_Selected extract_

Nice looking tank. Is that real wood. Love the piece on the left side with all the roots going down from it.


----------



## KMoss (May 7, 2011)

Mmmm, beautiful. Harmonious. Agreed, the wood on the left is cool.


----------



## Spicy MacHaggis (Oct 2, 2012)

Sadly the wood in the left isn't real, but I couldn't pass it up when I saw it. The wood in the back middle is real though.


----------



## susankat (Nov 15, 2008)

Doesn't matter if its real, I like it.


----------



## coralbandit (Jul 29, 2012)

Very Nice! Your plants look great!Nice mix of fish,a real community tank.


----------



## Spicy MacHaggis (Oct 2, 2012)

All the fish you see there are a testament to their survivability. These poor guys have been through hell after losing power and having no heat or light for two days when the hurricane hit, when my when my tank leaked and they had to live in a tiny plastic tub for a while, and a nasty ich outbreak i that I never saw coming. I love these guys and hope they can have a stable happy life from here on out. I can't wait to move so I have more room and can set up more tanks.


----------



## tcald429 (Dec 17, 2012)

Good looking tank, I like the piece of wood on the left as well, i wouldn't have guessed it was fake


----------



## KMoss (May 7, 2011)

There are some pretty cool synthetic wood pieces out there, and that is one of them. I picked one up that has some holes in it to stick plants & it looks real. Sounds like you've been through a lot with your brood. Enjoy them !


----------

_Task set_
1. In the aquarium thread, what is the text from "Nice looking tank." down to "left is cool."? Output that span word for word.
2. Can you summarize the aquarium thread in two sentences?
3. According to the aquarium thread, how long did the tank go without heat or light when the hurricane hit?

_Supplied material_
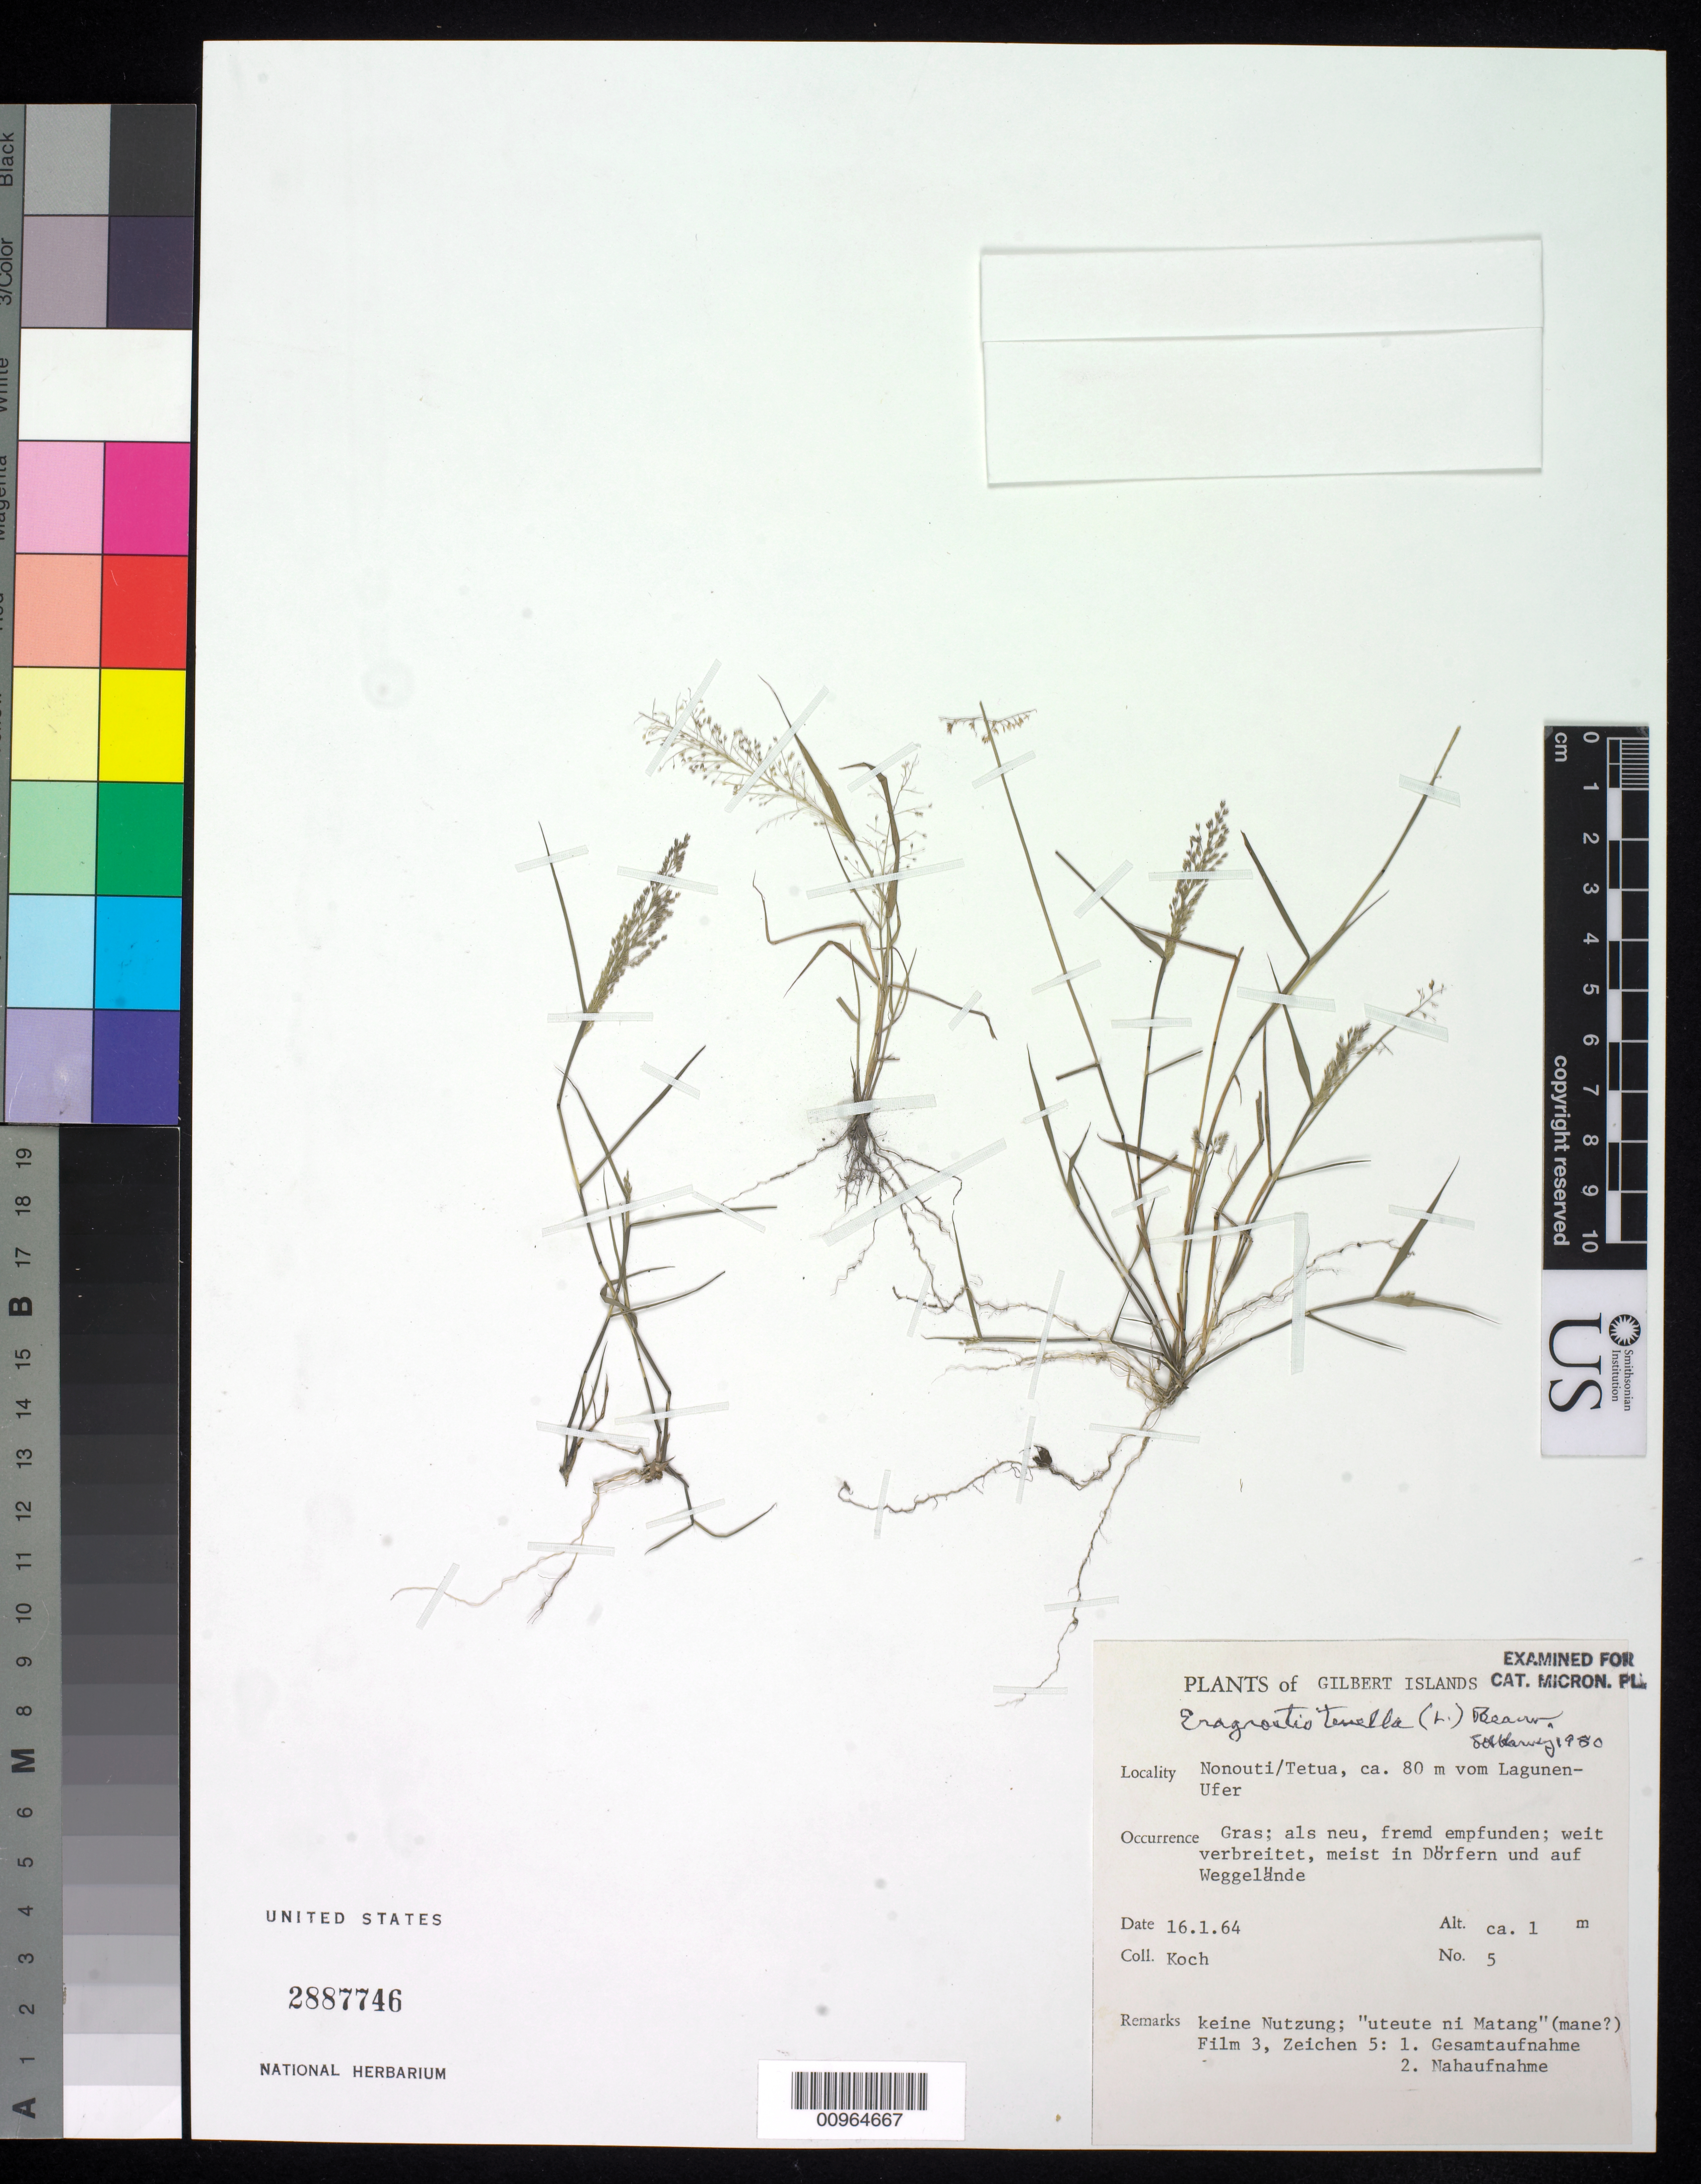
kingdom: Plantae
* * *
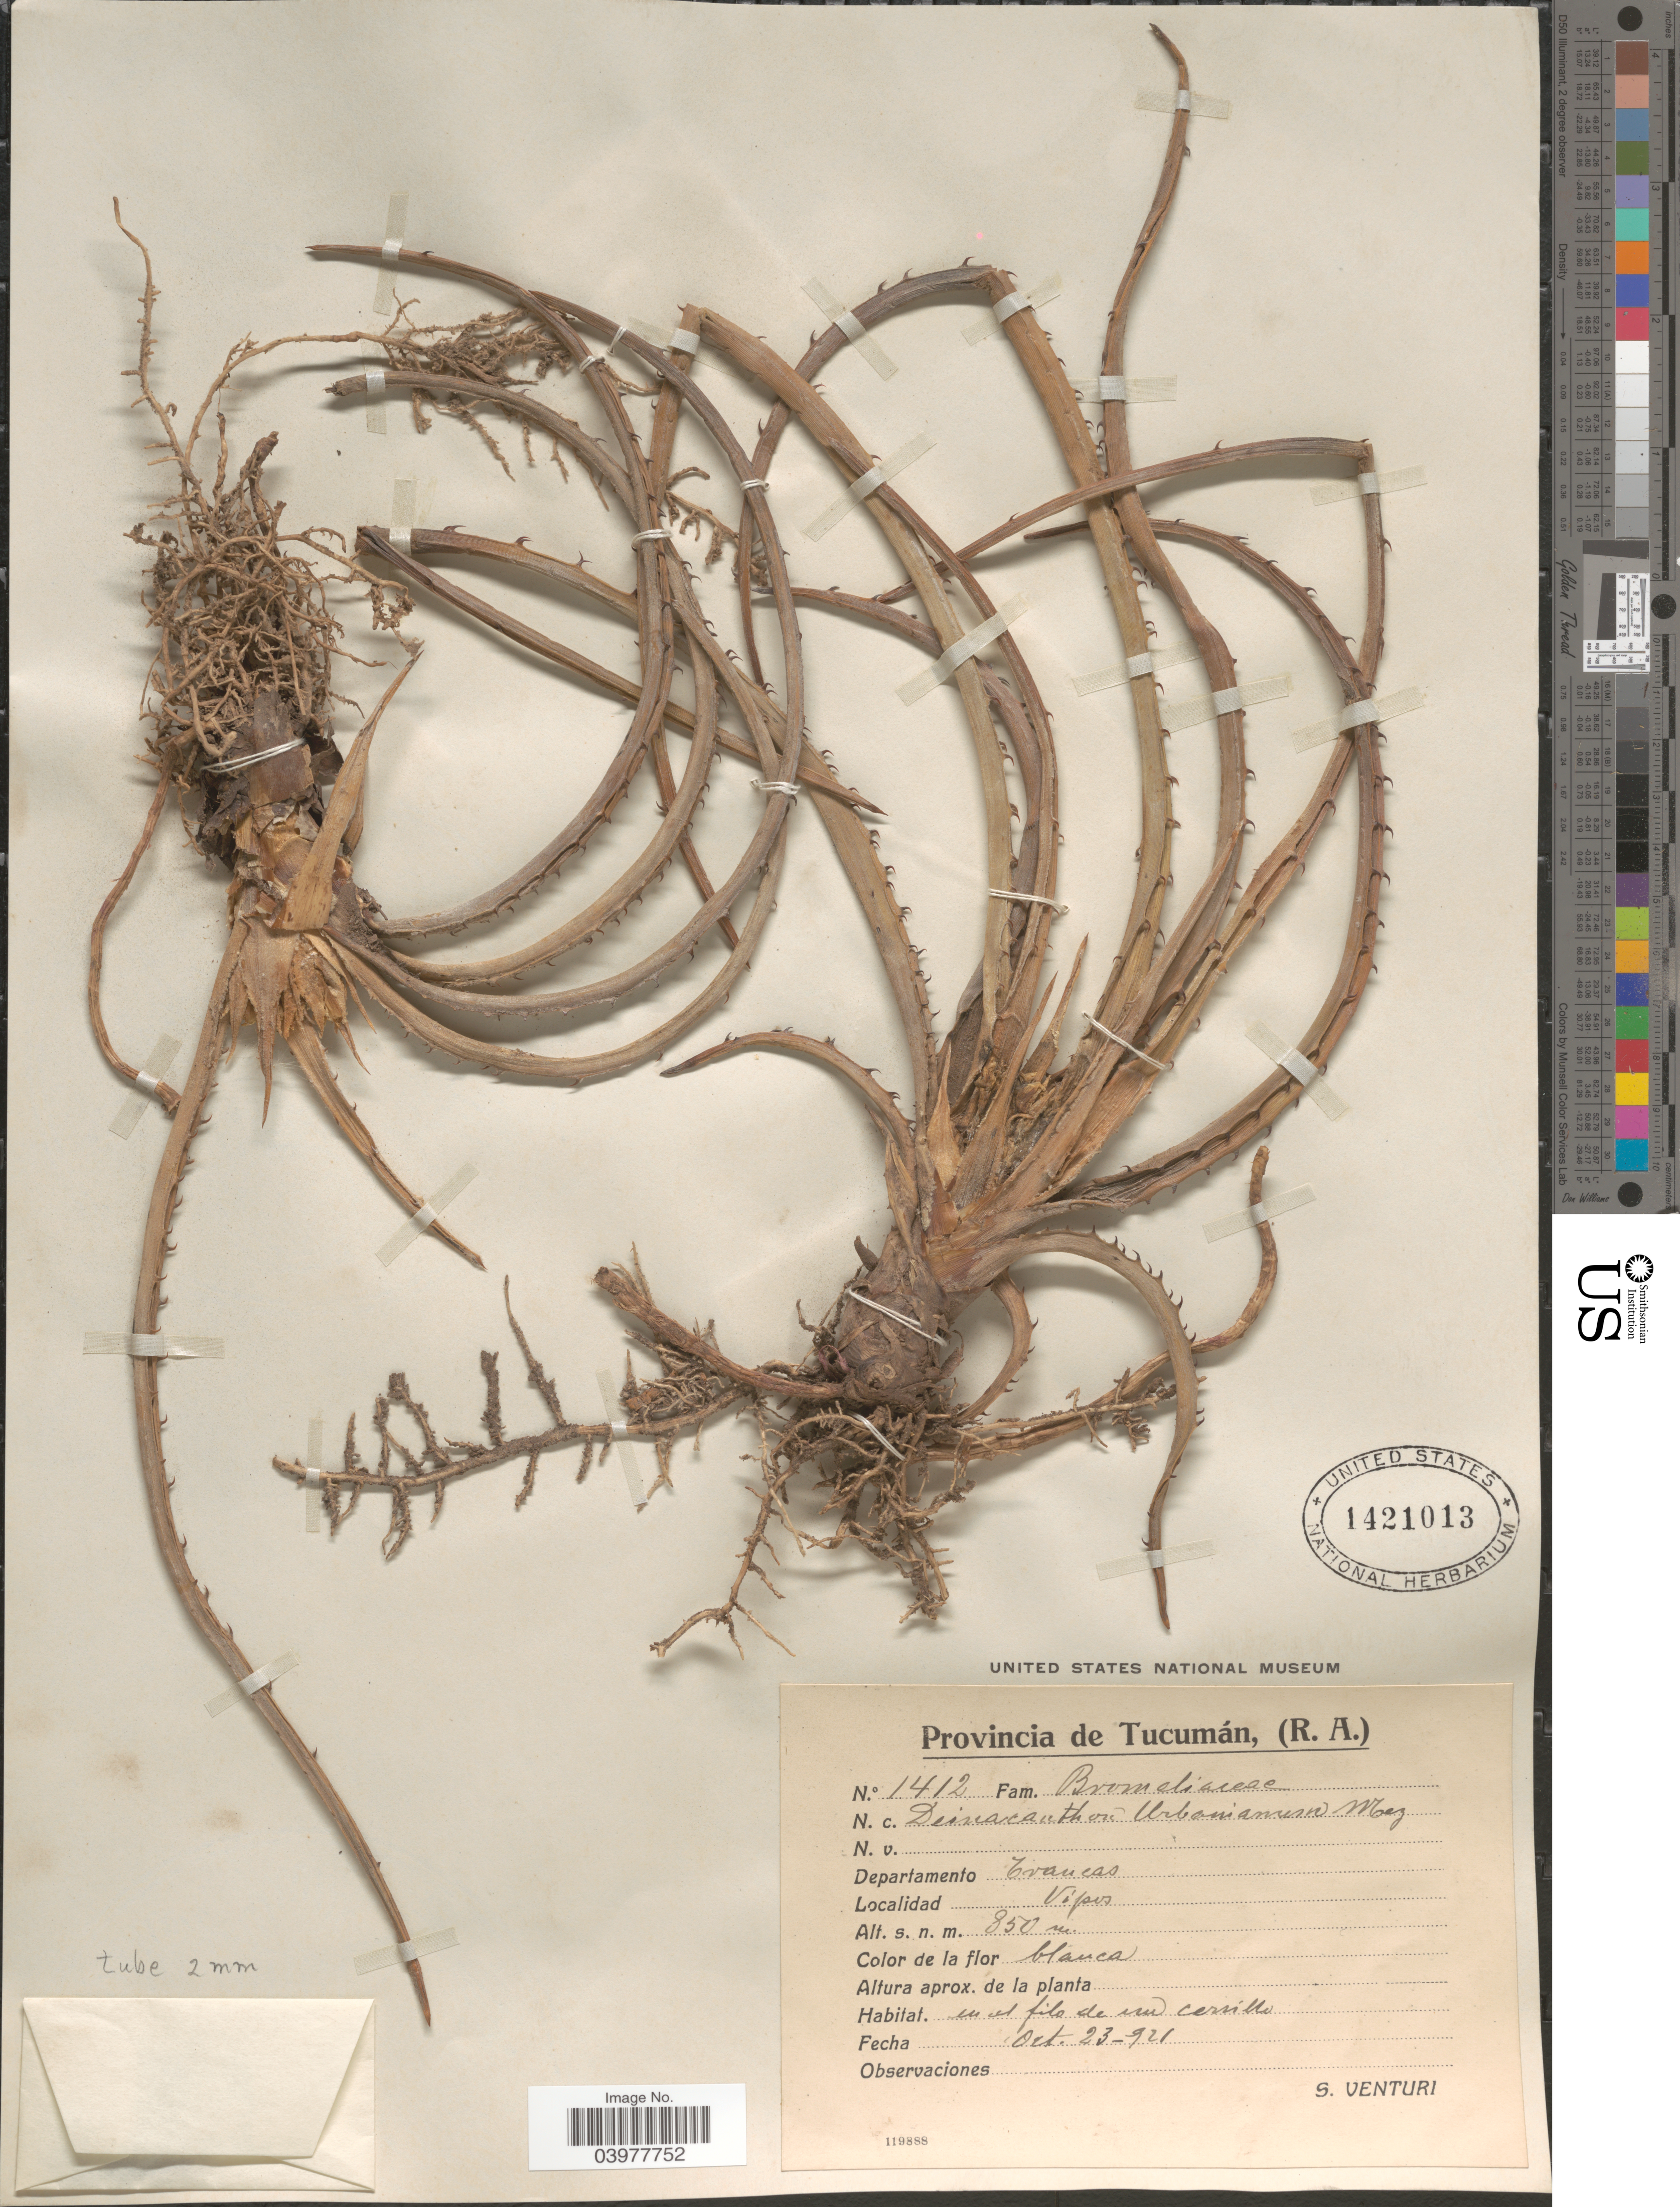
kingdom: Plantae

_Task-by-task results_
1.
Nice looking tank. Is that real wood. Love the piece on the left side with all the roots going down from it.


----------



## KMoss (May 7, 2011)

Mmmm, beautiful. Harmonious. Agreed, the wood on the left is cool.

2. Forum members praise an aquarium, especially a piece of wood on the left with roots going down from it, and the tank's owner explains that this piece isn't real while the wood in the back middle is. The owner also says the fish survived losing power and heat during a hurricane, a tank leak that put them in a tiny plastic tub, and an ich outbreak, and another member notes that some synthetic wood pieces look real.

3. Two days.